We stand, tension wound tight, Miami humming around us, distant sirens mourning, six more races waiting for blood.
“You’re shaking,” she says, and there’s something in her voice that wasn’t there before. Something softer.
“Always do after a race.”
“I know.” She reaches out, her fingers brushing against my wrist, and the contact sends a jolt through me like touching a live wire. “You need to come down.”
It’s not a question. It’s a statement of fact, an acknowledgment of something we both understand but never talk about.
The adrenaline, the hunger, the need that builds after every race and demands to be satisfied.
I’ve tried other ways—running until my lungs burn, lifting weights until my muscles scream, drinking until I can’t feel anything.
None of it works. There’s only one thing that works, and she’s standing right in front of me.

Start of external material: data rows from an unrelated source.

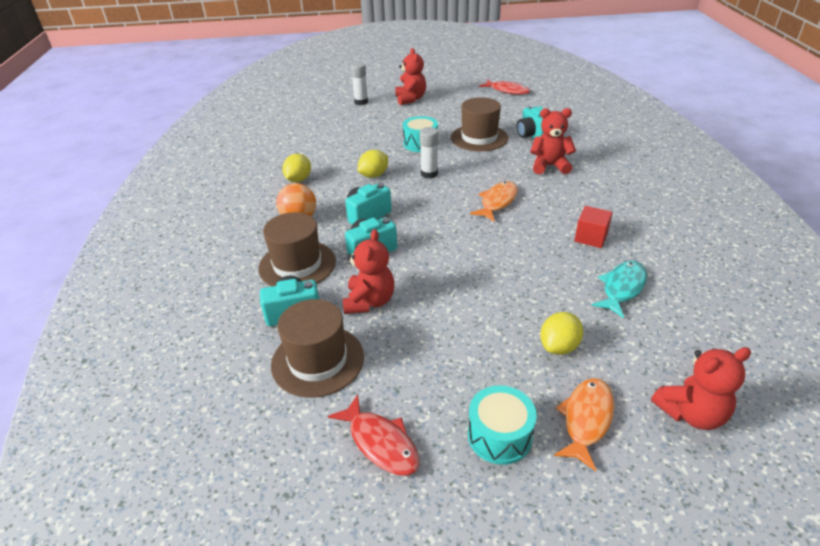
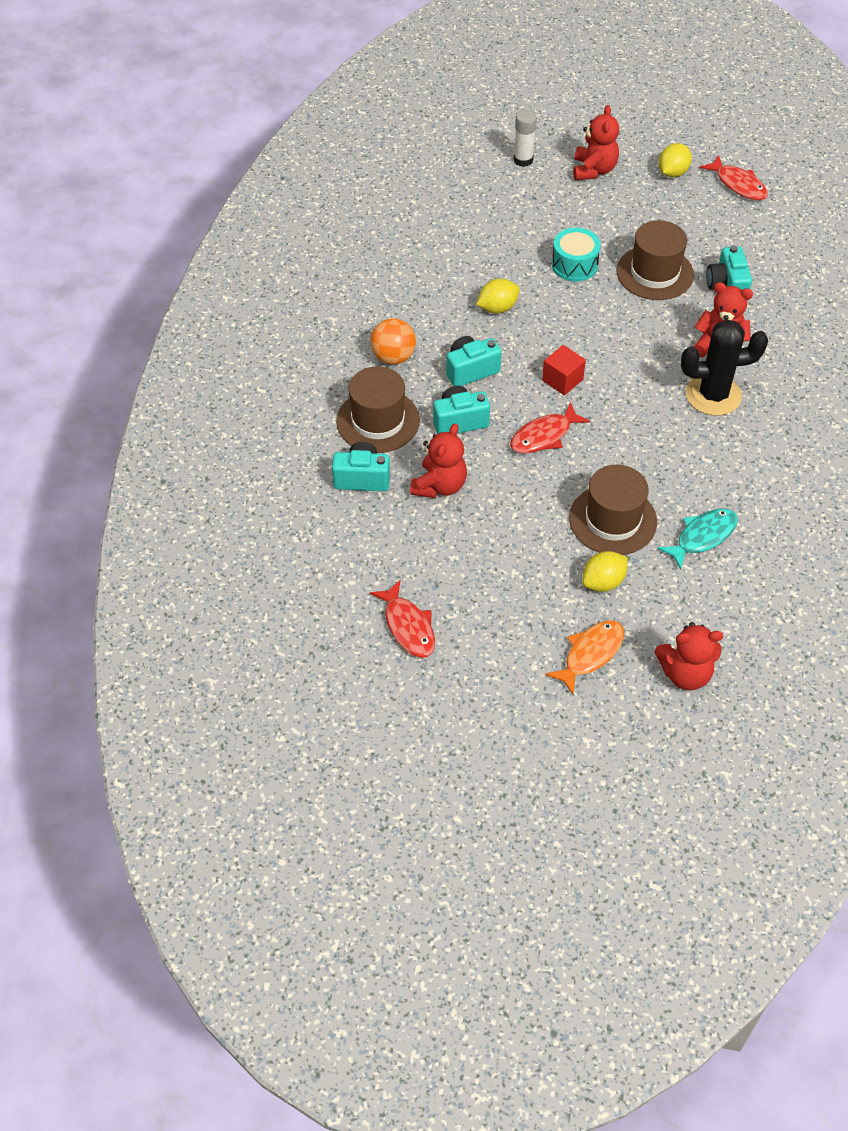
camera: 15 degrees right, 15 degrees up
(298, 179) = (406, 293): yellow lemon -> yellow lemon (672, 172)
(318, 360) = (373, 537): brown hat -> brown hat (613, 520)
(429, 174) = (565, 322): white glue stick -> none
(447, 245) = (544, 436): none -> red fish
(497, 202) = (628, 388): orange fish -> none
(499, 436) = (509, 647): turquoise drum -> none
(564, 193) = (713, 395): none -> black cactus
(590, 237) = (707, 466): red cube -> red cube (562, 380)

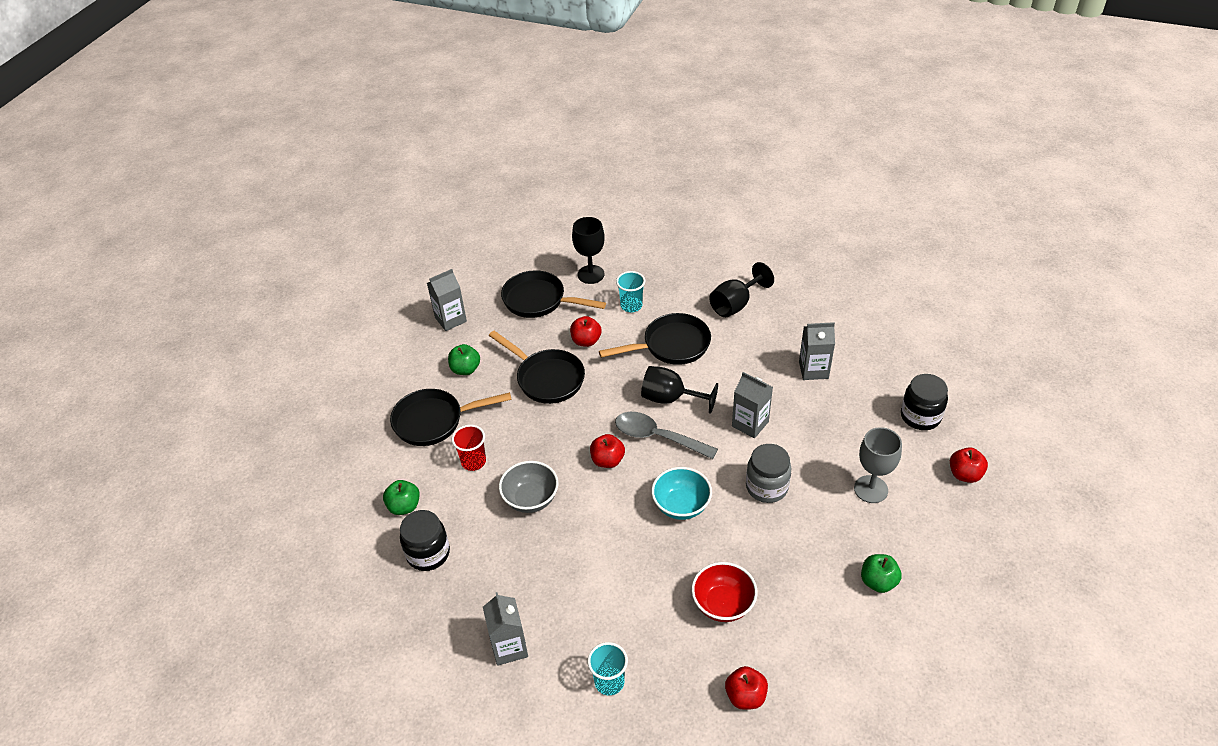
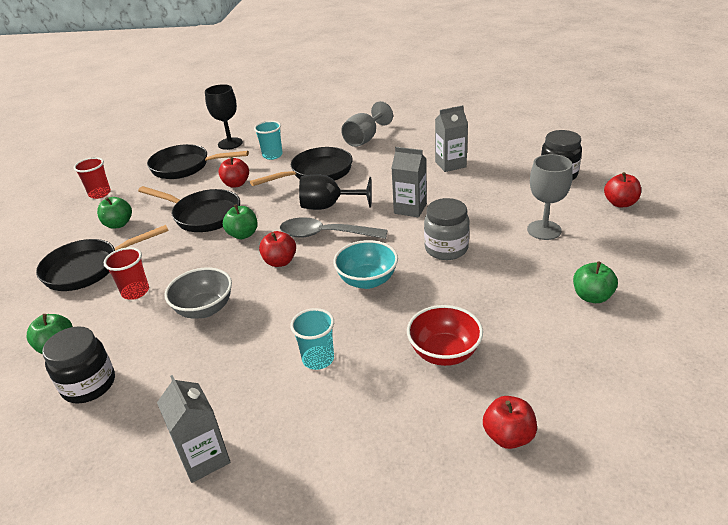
camera: 15 degrees left, 10 degrees down
(450, 319) = (100, 193): grey carton -> red cup
(580, 415) = (243, 234): none -> green apple
(609, 682) = (340, 464): turquoise cup -> turquoise cup (318, 359)
(735, 304) = (365, 139): black goblet -> grey goblet

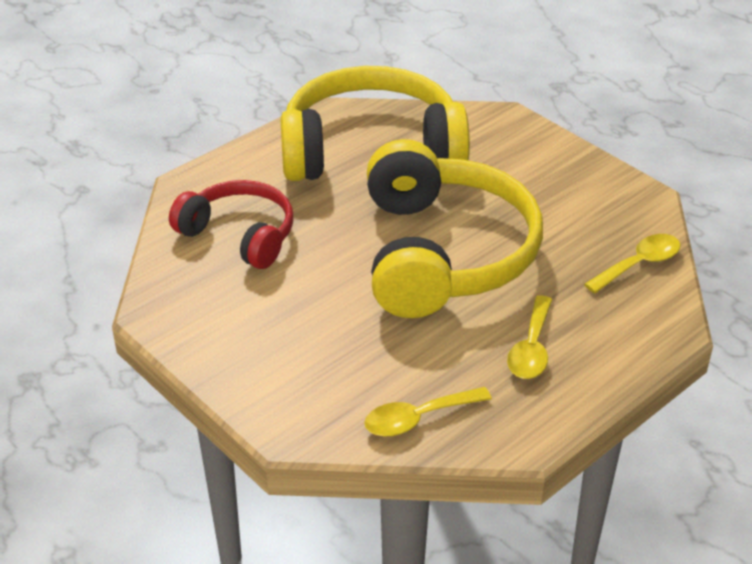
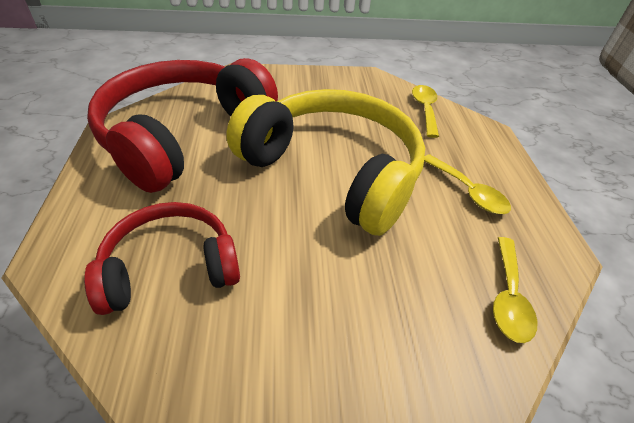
camera: 55 degrees left, 5 degrees up
(371, 150) = (184, 135): yellow headphones -> red headphones

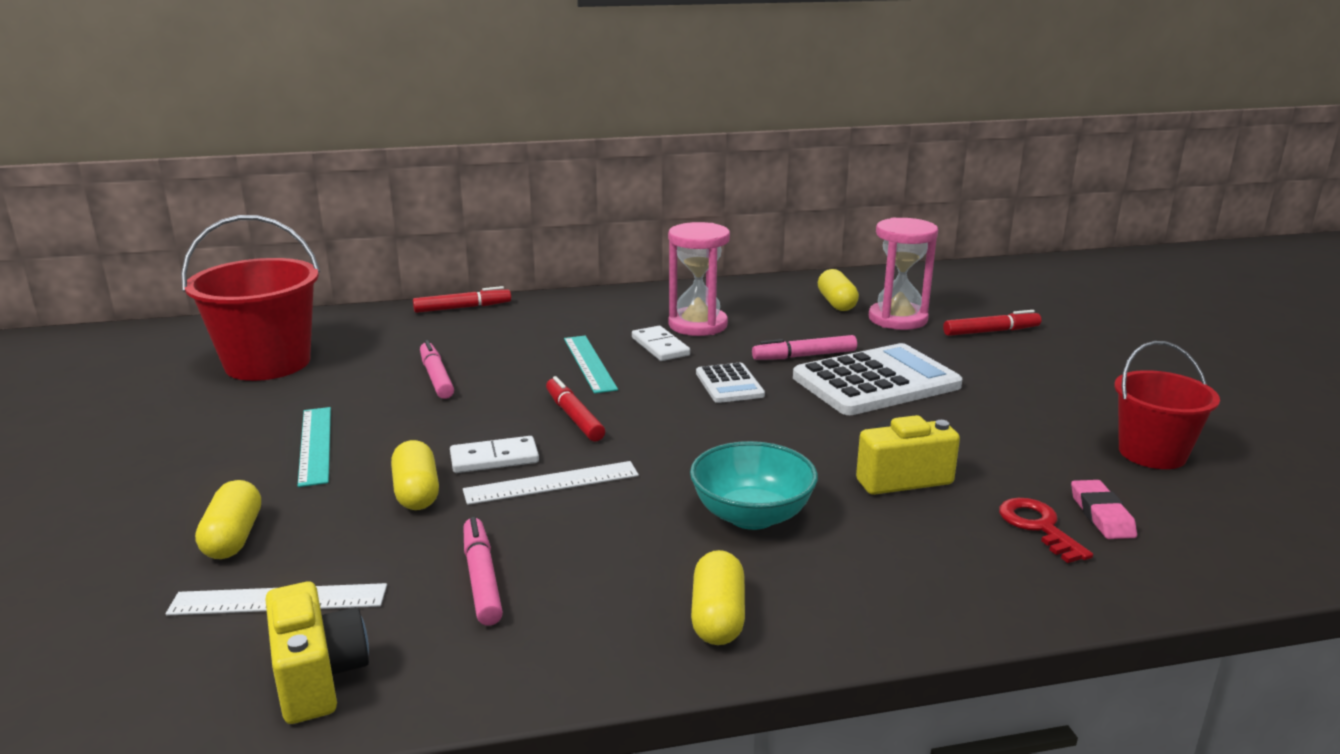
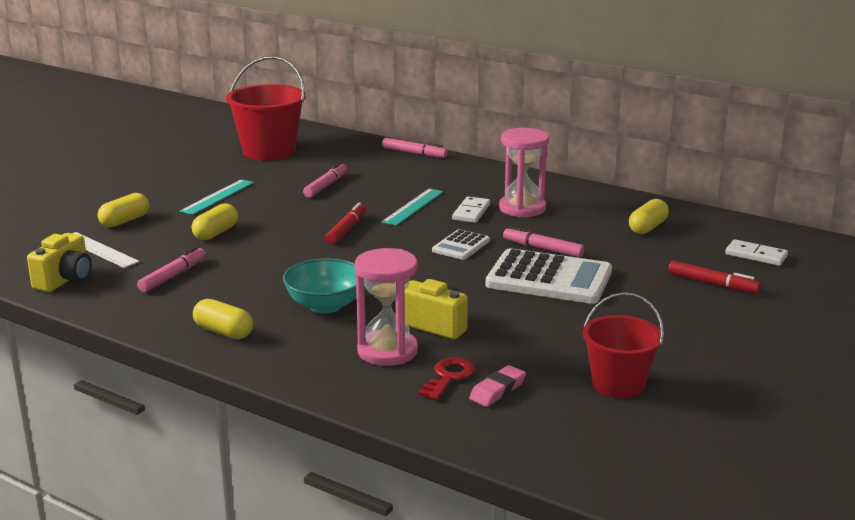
camera: 45 degrees right, 0 degrees up
(462, 308) = (414, 153): red marker -> pink marker
(494, 459) = (273, 233): white domino -> white domino (756, 255)
(551, 483) = (274, 253): white ruler -> none
(718, 617) = (223, 332): yellow capsule -> yellow capsule turned 75 degrees clockwise
(897, 319) = (664, 252): pink hourglass -> pink hourglass (387, 351)

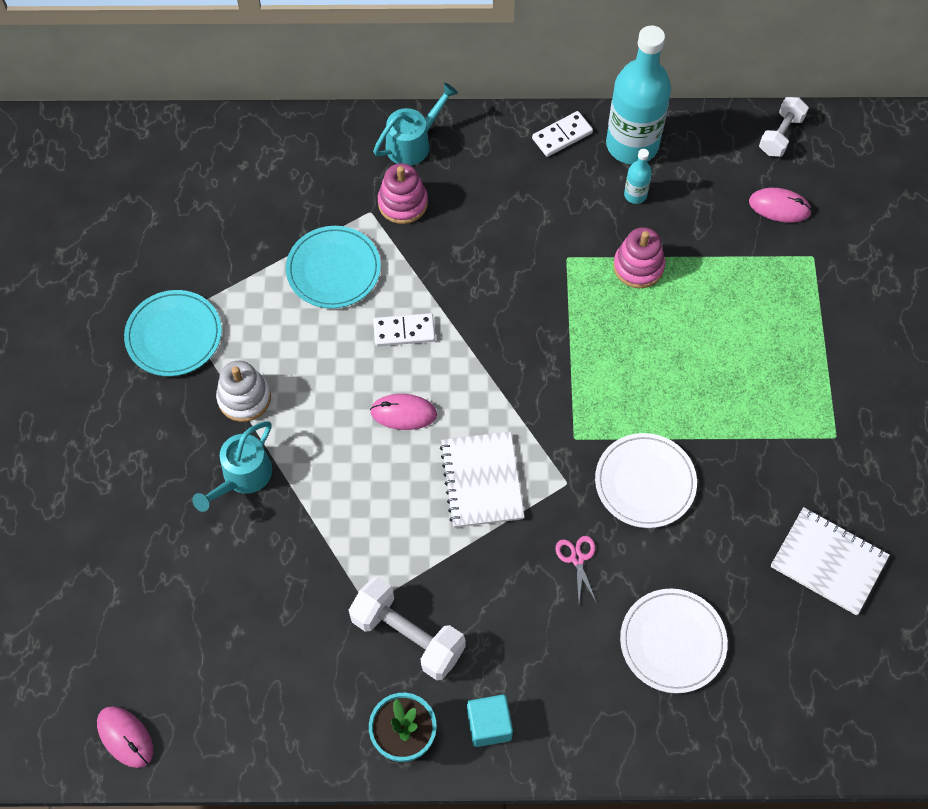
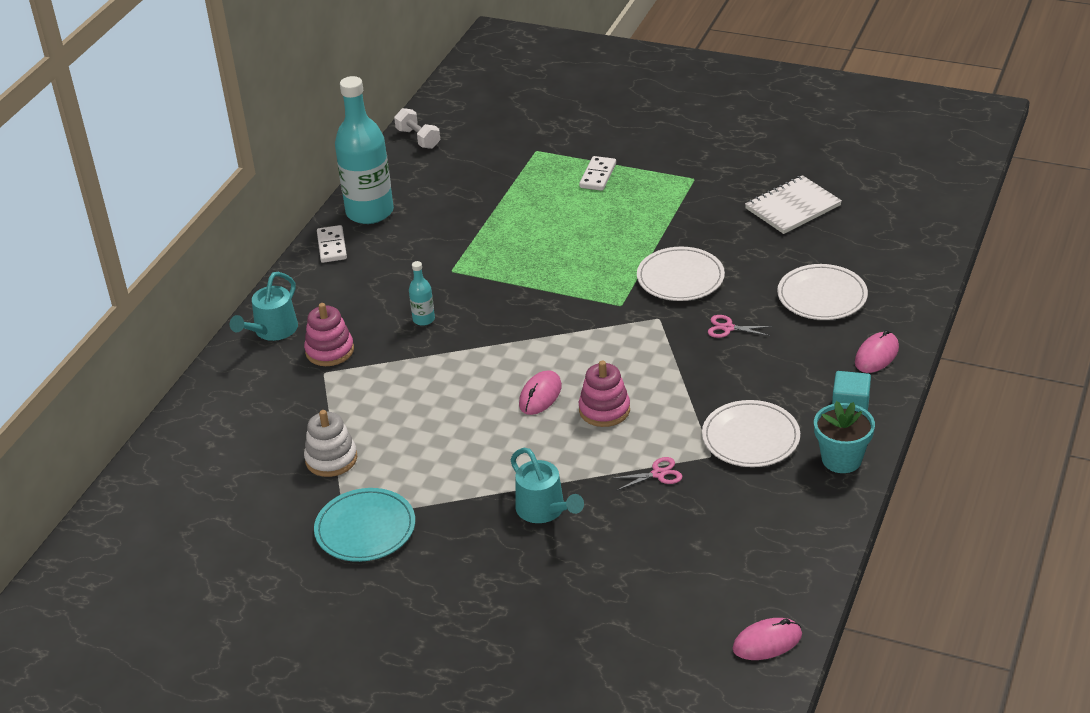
camera: 65 degrees left, 25 degrees down
(244, 398) = (463, 493): white stacking toy -> white stacking toy (331, 459)
(325, 563) = (658, 474): none -> pink scissors
(333, 269) = (367, 408): turquoise plate -> none
(404, 331) = (460, 378): white domino -> white domino (598, 175)
(408, 635) = (750, 437): white dumbbell -> white plate
(413, 143) = (272, 331): turquoise watering can -> turquoise watering can turned 135 degrees counterclockwise
(482, 481) = (630, 364): white notebook -> none
(635, 195) = (418, 221): turquoise bottle -> turquoise bottle (423, 319)
(638, 266) = (486, 236): pink stacking toy -> pink stacking toy (604, 410)
(779, 207) = (482, 155): pink mouse -> pink mouse (876, 355)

“Your place?” I ask, my voice rough.
She shakes her head. “Garage. Otto’s.”
Otto’s garage. Her father’s place, the shop where she works, where she’s been rebuilding engines and fixing cars since she was old enough to hold a wrench. It’s neutral territory, or as neutral as anything can be between us.
Not her apartment, where things feel too intimate, too much like a relationship. Not my place, a run-down townhouse that smells like cigarettes and regret. The garage is where we go when we need to pretend this is just physical, just two people burning off excess energy, nothing more.
“Lead the way,” I say.
She nods, turns, and walks toward her car—a metallic pink ‘71 Chevelle SS with a modified engine. I watch her go, my eyes tracing the line of her spine, the sway of her hips, and the hunger in me intensifies. This is the part I hate, the waiting, the anticipation that stretches out like a wire pulled taut. But it’s also part of the ritual, this drive through Miami’s streets, following her taillights through the darkness, knowing what’s waiting at the end.
I climb back into the Camaro, fire up the engine, and pull out behind her.
For twelve months, we’ve been in fucking denial, but seven nights of Cupid’s Run will burn away every pretense we’ve built.